ART. 11 – Variazioni delle opere autorizzate.

 

Per ogni variazione che modifica, anche in corso d’opera, la natura dei lavori autorizzati, la loro ubicazione e consistenza è obbligatorio sospendere i lavori e presentare documentazione di variante per l'ottenimento del nuovo nulla osta.

 

Non ottemperare a questo articolo equivale alla realizzazione di una manomissione non autorizzata.

 

ART. 12 – Le autorizzazioni rilasciate nelle strade o piazze interessate da manifestazioni pubbliche, verranno sospese previa comunicazione scritta, da comunicare due mesi prima dell’evento, senza che il soggetto titolare della autorizzazione possa chiedere alcun compenso o indennizzo per la sopra citata sospensione. L’autorizzazione diverrà nuovamente valida a partire dal giorno successivo alla data di ultimazione della manifestazione pubblica.

 


 

REALIZZAZIONE DI OPERE DIFFORMI O SENZA AUTORIZZAZIONE

 

ART. 13 – Per l’opera realizzata in assenza o in difformità di autorizzazione, oltre ad essere sanzionata ai sensi di Legge, il titolare dell’opera abusiva dovrà presentare domanda a sanatoria allegando tutti i documenti previsti agli art. 5 e 10.

 

L’Amministrazione Comunale vista la domanda presentata si riserva di esprimere dopo la valutazione tecnica dell’opera eseguita di:

 

a)     sanare l’opera applicando la penale prevista nell’art. 50 del presente RMS,

 

b)     dichiarare non sanabile i lavori eseguiti dal titolare della manomissione stradale nelle sotto elencate situazioni,

 

b1) nel caso che il servizio realizzato abbia danneggiato parzialmente o totalmente strutture, servizi pubblici o di pubblica utilità,

 

b2) nel caso di interferenza con la realizzazione di un opera pubblica in fase di progettazione o di esecuzione,

 

nei suddetti casi il Titolare della concessione o autorizzazione dovrà effettuare il ripristino a proprie spese e cure, senza che lo stesso soggetto possa richiedere alcuno compenso o indennizzo all’Amministrazione comunale.

 


 

 

SPESE DI SEGRETERIA E CAUZIONI

 

ART. 14 – Cauzioni

 

14 a) Per le domande presentate da Soggetti privati si applicano i seguenti importi unitari:

 

a)     €. 100,00= per metro lineare/quadrato

b)     da €. 100,00 a €. 250,00= metro lineare/quadrato sia per il transito che per le manomissioni sulle strade poste nei centri storici o aree di particolare valore e nelle aree pedonali.

 

In casi particolari, a seguito della valutazione delle caratteristiche tecniche e della estensione degli interventi di ripristino conseguenti ad eventuali danni, l’Ufficio Tecnico Competente, nella figura del Funzionario Responsabile, potrà indicare un diverso importo da versare a titolo di cauzione.

 

Le cauzioni sopra elencate saranno recuperate dai concessionari sei mesi dopo la dichiarazione di cui all’art. 16c del presente RMS e secondo le procedure previste nel vigente regolamento contabile di questo Ente.

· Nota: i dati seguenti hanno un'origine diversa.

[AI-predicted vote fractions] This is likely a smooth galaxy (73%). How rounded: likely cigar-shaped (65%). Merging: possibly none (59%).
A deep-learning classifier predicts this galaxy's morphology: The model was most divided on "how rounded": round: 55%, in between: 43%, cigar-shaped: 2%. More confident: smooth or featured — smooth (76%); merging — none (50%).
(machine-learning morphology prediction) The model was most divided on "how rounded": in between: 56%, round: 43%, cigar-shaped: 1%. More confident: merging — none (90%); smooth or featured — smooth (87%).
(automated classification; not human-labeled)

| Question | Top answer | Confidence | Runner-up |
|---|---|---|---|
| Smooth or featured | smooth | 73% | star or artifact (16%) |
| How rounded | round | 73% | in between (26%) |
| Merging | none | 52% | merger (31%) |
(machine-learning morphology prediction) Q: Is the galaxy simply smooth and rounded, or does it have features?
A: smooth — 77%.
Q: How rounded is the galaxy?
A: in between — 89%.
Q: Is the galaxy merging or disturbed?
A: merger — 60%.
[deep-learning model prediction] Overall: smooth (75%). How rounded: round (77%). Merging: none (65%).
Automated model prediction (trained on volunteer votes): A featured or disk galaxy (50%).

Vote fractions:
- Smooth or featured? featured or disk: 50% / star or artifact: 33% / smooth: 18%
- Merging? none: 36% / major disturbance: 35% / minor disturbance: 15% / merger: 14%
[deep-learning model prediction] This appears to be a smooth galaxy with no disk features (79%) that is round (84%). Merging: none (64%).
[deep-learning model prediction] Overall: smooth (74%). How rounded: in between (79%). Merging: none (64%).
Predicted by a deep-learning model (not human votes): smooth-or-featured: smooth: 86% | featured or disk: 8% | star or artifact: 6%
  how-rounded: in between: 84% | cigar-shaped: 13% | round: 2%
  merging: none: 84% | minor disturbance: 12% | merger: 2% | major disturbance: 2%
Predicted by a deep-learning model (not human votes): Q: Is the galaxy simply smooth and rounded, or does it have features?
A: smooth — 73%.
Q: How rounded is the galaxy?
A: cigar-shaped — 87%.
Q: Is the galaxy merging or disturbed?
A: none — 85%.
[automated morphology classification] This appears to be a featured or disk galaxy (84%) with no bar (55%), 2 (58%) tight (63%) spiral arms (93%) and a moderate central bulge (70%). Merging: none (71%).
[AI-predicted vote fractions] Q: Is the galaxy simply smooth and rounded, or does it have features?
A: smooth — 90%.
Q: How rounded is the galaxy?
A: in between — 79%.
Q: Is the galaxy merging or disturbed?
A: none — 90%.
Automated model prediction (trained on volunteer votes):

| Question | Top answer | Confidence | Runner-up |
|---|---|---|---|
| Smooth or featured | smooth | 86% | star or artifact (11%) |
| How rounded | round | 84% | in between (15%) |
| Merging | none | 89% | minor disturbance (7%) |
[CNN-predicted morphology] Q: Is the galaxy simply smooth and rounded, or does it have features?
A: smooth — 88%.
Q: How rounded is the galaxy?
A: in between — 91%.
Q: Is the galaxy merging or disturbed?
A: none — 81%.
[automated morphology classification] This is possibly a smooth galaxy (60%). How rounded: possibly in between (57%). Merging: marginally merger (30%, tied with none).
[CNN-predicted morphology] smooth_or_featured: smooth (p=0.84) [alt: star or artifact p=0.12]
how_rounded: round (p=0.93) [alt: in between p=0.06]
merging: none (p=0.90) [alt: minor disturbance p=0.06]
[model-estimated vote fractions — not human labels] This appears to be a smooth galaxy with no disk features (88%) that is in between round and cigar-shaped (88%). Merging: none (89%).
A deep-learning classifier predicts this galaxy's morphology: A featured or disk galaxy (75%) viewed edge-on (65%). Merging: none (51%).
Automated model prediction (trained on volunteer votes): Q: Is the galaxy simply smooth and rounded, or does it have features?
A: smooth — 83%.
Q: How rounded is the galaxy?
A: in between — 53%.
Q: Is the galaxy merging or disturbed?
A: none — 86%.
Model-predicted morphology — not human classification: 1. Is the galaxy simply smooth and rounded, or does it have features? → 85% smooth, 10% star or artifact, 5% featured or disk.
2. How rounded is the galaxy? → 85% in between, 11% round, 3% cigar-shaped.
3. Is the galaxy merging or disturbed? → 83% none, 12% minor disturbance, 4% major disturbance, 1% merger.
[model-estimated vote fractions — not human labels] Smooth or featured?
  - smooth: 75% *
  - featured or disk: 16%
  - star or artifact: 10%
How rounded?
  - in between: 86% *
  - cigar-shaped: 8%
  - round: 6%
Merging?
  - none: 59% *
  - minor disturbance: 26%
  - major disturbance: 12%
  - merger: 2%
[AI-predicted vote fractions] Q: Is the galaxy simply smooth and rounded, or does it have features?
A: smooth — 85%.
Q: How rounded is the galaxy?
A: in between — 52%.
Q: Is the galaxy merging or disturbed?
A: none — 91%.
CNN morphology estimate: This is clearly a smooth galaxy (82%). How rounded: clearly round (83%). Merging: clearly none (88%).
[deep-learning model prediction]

Le cauzioni devono comunque essere ritirate entro il periodo massimo di un anno dalla data di fine intervento; decorso questo termine non saranno più rimborsabili e l’economo provvederà al versamento delle somme alla tesoreria comunale.

 

14 b) Per le domande presentate da Enti, Consorzi, Aziende Speciali ecc., si applicano i seguenti criteri:

 

a)     dovrà essere presentata apposita cauzione a garanzia della regolare esecuzione delle opere, pari a €. 10.000,00= (diecimila) per ogni anno solare.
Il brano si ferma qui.